Hoje eu estava dando cobertura a um pequeno grupo de saqueadores, quando fomos atacados por outra equipe, que dominava aquele território. Munições eram muito escassas, então os conflitos eram cada vez mais brutais, a base de facões, porretes, tacos de beisebol ou o que pudesse ser usado como uma arma. Retornávamos gradativamente à pré-história. Os vencemos com a selvageria necessária. Era um palco de sangue e suor como outros em que estive. Após amarrarmos os que restaram vivos, acendi um charuto que fumava um trago por vez. Charutos eram muito raros desde aquela época, então eu queria propagar o seu sabor por mais tempo na minha vida miserável. Já tínhamos o que queríamos daquele lugar, que eram apenas alguns suprimentos básicos. Matamos por suprimentos básicos. Era duro para um contador, ou para qualquer pessoa de boa índole que quisesse sobreviver. Seguimos de volta para nosso acampamento, sem saber que estávamos sendo seguidos. Um garoto. Ele era apenas um garoto. Esse menino nos seguiu e descobriu a nossa localização. Mas, sua inexperiência foi sua ruína. Um de nossos homens o avistou e gritou para que nós o perseguíssemos. Depois de cair numa vala, o pobre garoto não pôde fugir das minhas garras. O capturei sem dó, o encarando como o pior dos algozes e o conduzindo ao seu destino. Sentia um misto de fúria e desprezo, mas também o admirava pela sua coragem. O interrogamos para saber se alguém mais tinha visto onde nos estabelecemos, caso ele tivesse companhia, mas as respostas eram sempre negativas. Ele não corroborou com a hipótese de termos sido seguidos por mais alguém, mas mesmo assim tomei uma decisão infeliz. Olhei fixo em seus olhos e o chamei de inútil e intrometido, enquanto segurava uma lamina na sua garganta. Ele já se urinava e chorava, mas sem soluços e gritos e com os dentes cerrados, como um pequeno herói. A sua idade provava que ele foi forjado no caos do novo mundo. Nunca vivera numa era pacifica, sem bestas monstruosas e sem escravidão. Então, mais por medo e respeito do que por raiva e frieza, cortei sua garganta. Ele não merecia. Estava apenas lutando para proteger os seus, assim como qualquer um faria. Depois de mandar enterrá-lo, peguei uma garrafa de bebida, minha arma e vim até aqui onde, talvez, você me encontrou.”

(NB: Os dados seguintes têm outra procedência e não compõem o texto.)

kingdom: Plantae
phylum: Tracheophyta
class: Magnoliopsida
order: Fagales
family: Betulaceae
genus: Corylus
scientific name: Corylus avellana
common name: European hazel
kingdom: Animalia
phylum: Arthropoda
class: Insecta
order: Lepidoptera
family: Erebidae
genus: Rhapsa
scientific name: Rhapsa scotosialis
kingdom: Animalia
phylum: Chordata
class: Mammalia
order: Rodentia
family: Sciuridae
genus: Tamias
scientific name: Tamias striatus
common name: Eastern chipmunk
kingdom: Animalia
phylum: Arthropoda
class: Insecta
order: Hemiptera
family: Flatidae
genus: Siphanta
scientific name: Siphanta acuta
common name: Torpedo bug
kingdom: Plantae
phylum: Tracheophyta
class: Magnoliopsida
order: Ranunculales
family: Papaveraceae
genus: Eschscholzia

Cada pedaço do quebra-cabeças encontrado, assim como esse relato, ajudará a remontar a história dos acontecimentos que nos assolam desde 2019, o ano zero da tragédia. A natureza selvagem do homem sempre o conduziu por caminhos tortuosos, deixando que interesses pessoais ou ganhos financeiros fossem maiores que o bem comum. Por isso acredito que meu trabalho seja importante, pois é necessário que a humanidade conheça a sua história, para que os erros não se repitam.